Elias Ward
    c.ai

    “Eyes up, recruit,” barked Captain Elias Ward—mid-thirties, tall, built like punishment itself, with a scar down his jaw and a voice like gravel soaked in whiskey. “You blink during combat and someone dies. Maybe you. Maybe someone who actually matters. You ready to carry that weight?”

    She hated how he could strip her down with words. Hated more how she didn’t flinch under them like the others. Maybe because there was nothing left to flinch.

    “Yessir,” she said. Her voice cracked. He noticed.

    Ward didn’t believe in second chances. But something in her—the way she shook from exhaustion but never quit, the haunted look that mirrored his own—kept him from tearing her apart like the others. She wasn’t strong, but she was hungry. And hunger, he’d learned, was harder to kill than muscle.

    What neither of them expected was how close you can get to someone when you're both fighting to survive—especially when the battlefield isn't just war, but your own damn mind.

    They were on the range today. Rifles. Dust. Screaming wind.

    Her aim sucked.

    “Your grip’s off,” Captain Ward muttered behind her. Not barked. Not yelled. Just—said it. Low and sharp.

    She turned her head a fraction, jaw tight. “I’m trying.”

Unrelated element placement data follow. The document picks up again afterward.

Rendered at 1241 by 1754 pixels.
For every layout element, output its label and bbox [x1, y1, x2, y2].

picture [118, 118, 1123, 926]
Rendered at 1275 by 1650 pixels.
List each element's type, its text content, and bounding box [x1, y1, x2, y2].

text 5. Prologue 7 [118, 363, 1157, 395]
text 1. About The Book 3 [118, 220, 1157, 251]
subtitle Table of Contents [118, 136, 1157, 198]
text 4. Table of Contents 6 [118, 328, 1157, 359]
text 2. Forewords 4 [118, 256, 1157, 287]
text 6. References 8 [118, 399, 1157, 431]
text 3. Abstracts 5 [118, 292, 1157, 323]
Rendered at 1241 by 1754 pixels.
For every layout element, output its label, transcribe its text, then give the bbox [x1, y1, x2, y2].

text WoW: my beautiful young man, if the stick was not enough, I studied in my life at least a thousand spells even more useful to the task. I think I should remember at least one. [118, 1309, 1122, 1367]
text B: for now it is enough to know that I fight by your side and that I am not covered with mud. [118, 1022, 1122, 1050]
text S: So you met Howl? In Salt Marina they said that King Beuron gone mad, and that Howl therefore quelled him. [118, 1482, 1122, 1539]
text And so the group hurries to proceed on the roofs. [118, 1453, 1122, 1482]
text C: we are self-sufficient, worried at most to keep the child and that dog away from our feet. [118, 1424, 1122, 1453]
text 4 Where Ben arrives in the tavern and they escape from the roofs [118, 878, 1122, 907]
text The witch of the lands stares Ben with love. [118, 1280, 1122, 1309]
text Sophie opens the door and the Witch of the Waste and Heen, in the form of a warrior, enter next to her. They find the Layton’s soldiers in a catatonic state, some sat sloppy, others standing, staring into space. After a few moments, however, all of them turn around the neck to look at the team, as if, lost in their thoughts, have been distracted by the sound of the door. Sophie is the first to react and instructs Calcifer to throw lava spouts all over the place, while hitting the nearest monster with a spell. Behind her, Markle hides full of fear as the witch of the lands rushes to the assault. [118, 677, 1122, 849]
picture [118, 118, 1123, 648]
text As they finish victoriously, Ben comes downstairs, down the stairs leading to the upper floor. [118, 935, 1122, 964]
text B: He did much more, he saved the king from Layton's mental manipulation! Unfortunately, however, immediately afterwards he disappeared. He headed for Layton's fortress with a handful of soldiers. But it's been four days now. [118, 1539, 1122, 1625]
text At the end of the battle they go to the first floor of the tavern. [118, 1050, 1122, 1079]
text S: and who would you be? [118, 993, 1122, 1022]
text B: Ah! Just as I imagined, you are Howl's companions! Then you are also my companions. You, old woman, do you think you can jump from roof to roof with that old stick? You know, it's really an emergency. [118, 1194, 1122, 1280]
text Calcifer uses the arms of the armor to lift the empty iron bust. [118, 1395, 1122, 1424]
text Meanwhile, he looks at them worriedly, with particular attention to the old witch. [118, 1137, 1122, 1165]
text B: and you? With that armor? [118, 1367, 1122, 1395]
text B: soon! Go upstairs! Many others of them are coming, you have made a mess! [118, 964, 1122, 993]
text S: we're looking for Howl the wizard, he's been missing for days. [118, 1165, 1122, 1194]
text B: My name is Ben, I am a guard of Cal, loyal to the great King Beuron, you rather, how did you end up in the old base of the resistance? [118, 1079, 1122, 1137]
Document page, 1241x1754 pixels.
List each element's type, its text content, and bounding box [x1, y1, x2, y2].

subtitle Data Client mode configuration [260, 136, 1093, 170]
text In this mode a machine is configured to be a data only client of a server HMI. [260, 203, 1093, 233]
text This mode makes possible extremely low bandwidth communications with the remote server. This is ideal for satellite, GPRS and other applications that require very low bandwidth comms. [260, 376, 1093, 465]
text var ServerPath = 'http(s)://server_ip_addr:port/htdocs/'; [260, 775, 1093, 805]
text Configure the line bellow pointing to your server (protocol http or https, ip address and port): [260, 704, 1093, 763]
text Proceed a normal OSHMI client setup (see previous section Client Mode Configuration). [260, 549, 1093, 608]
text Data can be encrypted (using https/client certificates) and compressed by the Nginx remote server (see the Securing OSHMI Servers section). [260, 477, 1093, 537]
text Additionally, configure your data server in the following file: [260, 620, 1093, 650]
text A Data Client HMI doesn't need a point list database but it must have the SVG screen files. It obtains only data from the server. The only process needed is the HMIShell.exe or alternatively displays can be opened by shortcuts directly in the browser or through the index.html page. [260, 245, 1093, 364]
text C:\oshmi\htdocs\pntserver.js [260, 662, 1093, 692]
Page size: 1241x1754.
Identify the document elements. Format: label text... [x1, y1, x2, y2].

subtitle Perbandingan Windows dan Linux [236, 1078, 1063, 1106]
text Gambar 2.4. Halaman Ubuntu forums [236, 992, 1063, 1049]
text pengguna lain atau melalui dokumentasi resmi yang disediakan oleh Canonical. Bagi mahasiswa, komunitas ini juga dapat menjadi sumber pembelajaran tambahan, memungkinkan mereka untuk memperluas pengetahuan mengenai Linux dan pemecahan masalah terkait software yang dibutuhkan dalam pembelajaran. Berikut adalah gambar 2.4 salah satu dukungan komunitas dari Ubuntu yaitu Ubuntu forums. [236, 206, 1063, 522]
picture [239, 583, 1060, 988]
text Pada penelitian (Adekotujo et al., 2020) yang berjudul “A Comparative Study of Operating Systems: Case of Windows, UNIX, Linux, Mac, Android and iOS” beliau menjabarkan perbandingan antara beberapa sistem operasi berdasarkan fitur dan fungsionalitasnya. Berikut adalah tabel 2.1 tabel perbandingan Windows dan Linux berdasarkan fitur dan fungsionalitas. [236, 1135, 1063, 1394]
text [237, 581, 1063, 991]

    “Trying gets people killed.”

    God, she hated him. Not really. Just enough to hide how much his eyes felt like X-rays, peeling her apart like she was something small and exposed. She didn’t want him to see that. Not the trembling. Not the fight to keep her knees locked.

    “You want to make it out of here?” he said, stepping closer. His voice dropped. “Then stop thinking like the girl who ran. Start thinking like the woman who survives.”

    She didn’t answer.

    He reached over her shoulder, adjusted her hands on the rifle. The brush of his calloused fingers was clinical, sure, but it lingered a half-second too long. Enough to make her breath catch. Enough to make her forget, just for a second, that she was standing in boots too big, in a uniform that didn’t fit, under the eye of a man who could break her with one command.

    She fired. Missed.

    “Again,” he said, stepping back. “You don’t leave this range until you hit the target.”

    She was tired. Broken in places that didn’t bruise. But she squared her shoulders and tried again.


    The air in enemy territory didn’t smell like anything. It was dry. Hollow. Like the whole world forgot how to breathe.

    They were five klicks from the evac point, and everything had gone sideways. Ambush. Radio silence. Two soldiers down. Ward barking orders over the gunfire, the kind of calm that only came from seeing too much death and surviving it anyway.

    “{{user}}—cover left flank! Go, go, go!”

    She didn’t think. Couldn’t. Her boots slammed against cracked earth as bullets sliced the air beside her like angry bees. Her chest burned. But she dropped behind a crumbled wall and returned fire, the rifle now a part of her body, not a foreign object she had to fake knowing.

    A blur moved up ahead.

    “Movement at ten o’clock!”

    “I see it,” Ward growled, pushing forward.

    She followed him without hesitation. Just like in training. But this wasn’t training. There was blood on her hands now. Dirt in her mouth. Real stakes. Real people. Real death.

    They cleared a building together, back to back. It was too quiet.

    Suddenly—a click.

    Her boot.

    A mine.

    She froze.

    “Don’t move,” Ward said, his voice changing. No longer the harsh bark of a commanding officer. Now it was low. Intimate. Like they were alone in a quiet room.

    “I stepped on something,” she whispered, heart trying to explode in her chest.

    “I know.” He was already moving, crouching low in front of her. His fingers ghosted over her ankle as he examined the device.

    “You’re not trained for disarming,” she whispered.

    He looked up. Their eyes locked. “No. But I’d rather lose my damn leg than leave you standing on that. Now stay still. I’ll get you out.”